Slice a string after a certain phrase?

Question

I've got a batch of strings that I need to cut down. They're basically a descriptor followed by codes. I only want to keep the descriptor.

'a descriptor dps 23 fd'
'another 23 fd'
'and another fd'
'and one without a code'

The codes above are dps, 23 and fd. They can come in any order, are unrelated to each other and might not exist at all (as in the last case).

The list of codes is fixed (or can be predicted, at least), so assuming a code is never used within a legitimate descriptor, how can I strip off everything after the first instance of a code.

I'm using Python.

Answer 1

The short answer, as @THC4K points out in a comment:

string.split(pattern, 1)[0]

where string is your original string, pattern is your "break" pattern, 1 indicates to split no more than 1 time, and [0] means take the first element returned by split.

In action:

>>> s = "a descriptor 23 fd"
>>> s.split("23", 1)[0]
'a descriptor '
>>> s.split("fdasfdsafdsa", 1)[0]
'a descriptor 23 fd'

This is a much shorter way of expressing what I had written earlier, which I will keep here anyway.

And if you need to remove multiple patterns, this is a great candidate for the reduce builtin:

>>> string = "a descriptor dps foo 23 bar fd quux"
>>> patterns = ["dps", "23", "fd"]
>>> reduce(lambda s, pat: s.split(pat, 1)[0], patterns, string)
'a descriptor '
>>> reduce(lambda s, pat: s.split(pat, 1)[0], patterns, "uiopuiopuiopuipouiop")
'uiopuiopuiopuipouiop'

This basically says: for each pat in patterns: take string and repeatedly apply string.split(pat, 1)[0] (like explained above), operating on the result of the previously returned value each time.
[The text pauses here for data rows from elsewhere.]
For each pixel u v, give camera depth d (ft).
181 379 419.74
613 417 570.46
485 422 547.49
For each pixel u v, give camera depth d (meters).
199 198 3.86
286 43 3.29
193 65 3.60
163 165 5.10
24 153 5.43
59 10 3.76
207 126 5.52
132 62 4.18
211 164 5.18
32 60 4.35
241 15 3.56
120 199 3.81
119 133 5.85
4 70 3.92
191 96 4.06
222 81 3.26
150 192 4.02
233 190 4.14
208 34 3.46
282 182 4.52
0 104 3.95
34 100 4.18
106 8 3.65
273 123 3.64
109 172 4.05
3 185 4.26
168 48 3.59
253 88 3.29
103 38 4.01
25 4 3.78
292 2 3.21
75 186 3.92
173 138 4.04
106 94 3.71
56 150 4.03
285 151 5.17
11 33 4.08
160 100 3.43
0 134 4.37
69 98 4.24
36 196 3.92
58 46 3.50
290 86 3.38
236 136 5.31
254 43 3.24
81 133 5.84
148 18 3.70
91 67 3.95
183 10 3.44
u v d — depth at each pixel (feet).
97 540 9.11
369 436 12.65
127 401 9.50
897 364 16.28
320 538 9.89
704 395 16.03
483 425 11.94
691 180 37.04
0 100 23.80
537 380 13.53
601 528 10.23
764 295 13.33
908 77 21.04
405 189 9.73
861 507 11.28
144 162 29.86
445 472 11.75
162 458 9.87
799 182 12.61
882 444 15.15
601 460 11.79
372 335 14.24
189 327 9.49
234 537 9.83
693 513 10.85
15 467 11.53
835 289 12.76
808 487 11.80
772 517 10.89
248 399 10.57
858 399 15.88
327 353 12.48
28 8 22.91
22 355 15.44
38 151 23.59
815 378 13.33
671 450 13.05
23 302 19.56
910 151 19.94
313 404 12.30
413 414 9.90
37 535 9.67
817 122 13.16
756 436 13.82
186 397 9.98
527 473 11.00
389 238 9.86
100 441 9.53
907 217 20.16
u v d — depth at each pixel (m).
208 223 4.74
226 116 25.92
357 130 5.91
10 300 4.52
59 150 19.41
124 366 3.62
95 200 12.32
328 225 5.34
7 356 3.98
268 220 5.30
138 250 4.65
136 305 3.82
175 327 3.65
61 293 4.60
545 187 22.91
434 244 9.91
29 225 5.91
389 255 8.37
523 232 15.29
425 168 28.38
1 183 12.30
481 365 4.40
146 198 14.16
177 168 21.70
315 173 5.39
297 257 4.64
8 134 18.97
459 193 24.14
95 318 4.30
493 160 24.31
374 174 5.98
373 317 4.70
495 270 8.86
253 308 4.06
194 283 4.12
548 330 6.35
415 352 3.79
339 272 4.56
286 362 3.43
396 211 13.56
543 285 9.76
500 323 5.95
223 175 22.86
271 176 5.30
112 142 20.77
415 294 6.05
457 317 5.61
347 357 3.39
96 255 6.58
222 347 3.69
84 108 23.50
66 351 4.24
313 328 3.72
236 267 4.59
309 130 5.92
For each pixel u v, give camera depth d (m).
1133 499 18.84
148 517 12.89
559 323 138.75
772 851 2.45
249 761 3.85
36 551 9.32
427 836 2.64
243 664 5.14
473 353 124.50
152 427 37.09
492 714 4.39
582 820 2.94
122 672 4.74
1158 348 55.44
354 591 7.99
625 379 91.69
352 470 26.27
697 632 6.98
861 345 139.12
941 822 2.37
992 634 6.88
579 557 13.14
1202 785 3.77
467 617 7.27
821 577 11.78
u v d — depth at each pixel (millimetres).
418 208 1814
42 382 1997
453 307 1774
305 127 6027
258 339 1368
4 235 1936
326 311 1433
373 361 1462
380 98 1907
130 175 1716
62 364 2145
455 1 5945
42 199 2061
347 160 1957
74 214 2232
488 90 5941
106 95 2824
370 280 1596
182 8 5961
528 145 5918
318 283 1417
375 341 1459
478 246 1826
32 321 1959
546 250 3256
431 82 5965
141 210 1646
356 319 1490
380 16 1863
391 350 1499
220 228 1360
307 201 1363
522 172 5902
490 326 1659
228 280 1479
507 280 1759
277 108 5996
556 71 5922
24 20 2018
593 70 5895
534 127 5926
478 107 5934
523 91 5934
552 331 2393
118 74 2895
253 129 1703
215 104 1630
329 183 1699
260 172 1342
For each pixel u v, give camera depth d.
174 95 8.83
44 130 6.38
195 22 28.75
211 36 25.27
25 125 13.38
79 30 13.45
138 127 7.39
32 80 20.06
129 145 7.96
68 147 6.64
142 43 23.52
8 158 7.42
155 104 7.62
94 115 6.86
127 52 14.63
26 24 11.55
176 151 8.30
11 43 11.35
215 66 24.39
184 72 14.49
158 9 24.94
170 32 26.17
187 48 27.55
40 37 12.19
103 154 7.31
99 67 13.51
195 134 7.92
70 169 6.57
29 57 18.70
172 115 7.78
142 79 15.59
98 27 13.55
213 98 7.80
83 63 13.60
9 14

As you can see, if none of the patterns are in the string, the original string is still returned.

---

The simplest answer is a list/string slice combined with a string.find:

>>> s = "a descriptor 23 fd"
>>> s[:s.find("fd")]
'a descriptor 23 '
>>> s[:s.find("23")]  
'a descriptor '
>>> s[:s.find("gggfdf")] # <-- look out! last character got cut off
'a descriptor 23 f'

A better approach (to avoid cutting off the last character in a missing pattern when s.find returns -1) might be to wrap in a simple function:

>>> def cutoff(string, pattern):
...     idx = string.find(pattern)
...     return string[:idx if idx != -1 else len(string)]
... 
>>> cutoff(s, "23")
'a descriptor '
>>> cutoff(s, "asdfdsafdsa")
'a descriptor 23 fd'

The [:s.find(x)] syntax means take the part of the string from index 0 until the right-hand side of the colon; and in this case, the RHS is the result of s.find, which returns the index of the string you passed.